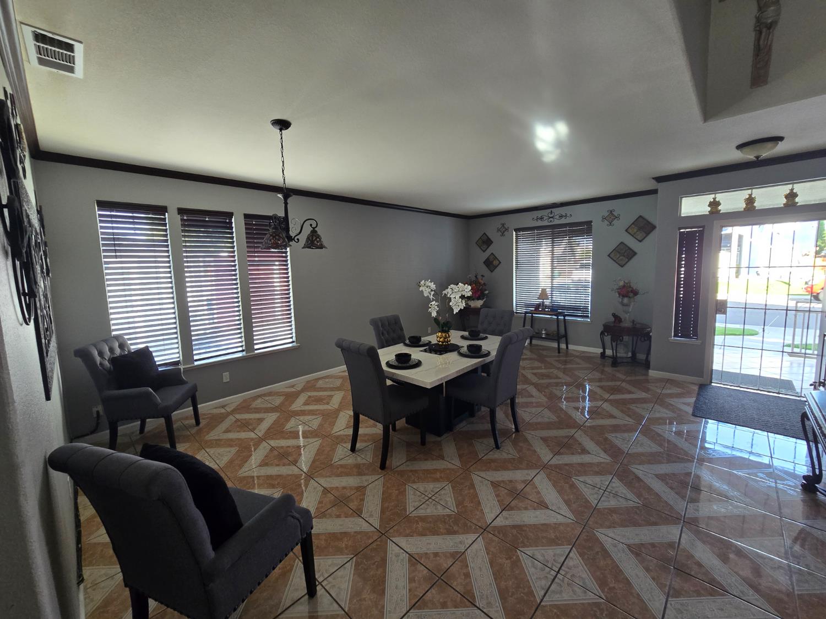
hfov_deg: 106.2
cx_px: 413
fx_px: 310
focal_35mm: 13
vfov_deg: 89.9
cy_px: 310
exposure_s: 1/60
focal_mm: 2.2
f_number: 2.2
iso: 200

= = = =

◆ **Your task**: Set down each entry again exactly as written. Pictures stay out.

◆ **Reply to the task**:
hfov_deg: 106.2
cx_px: 413
fx_px: 310
focal_35mm: 13
vfov_deg: 89.9
cy_px: 310
exposure_s: 1/60
focal_mm: 2.2
f_number: 2.2
iso: 200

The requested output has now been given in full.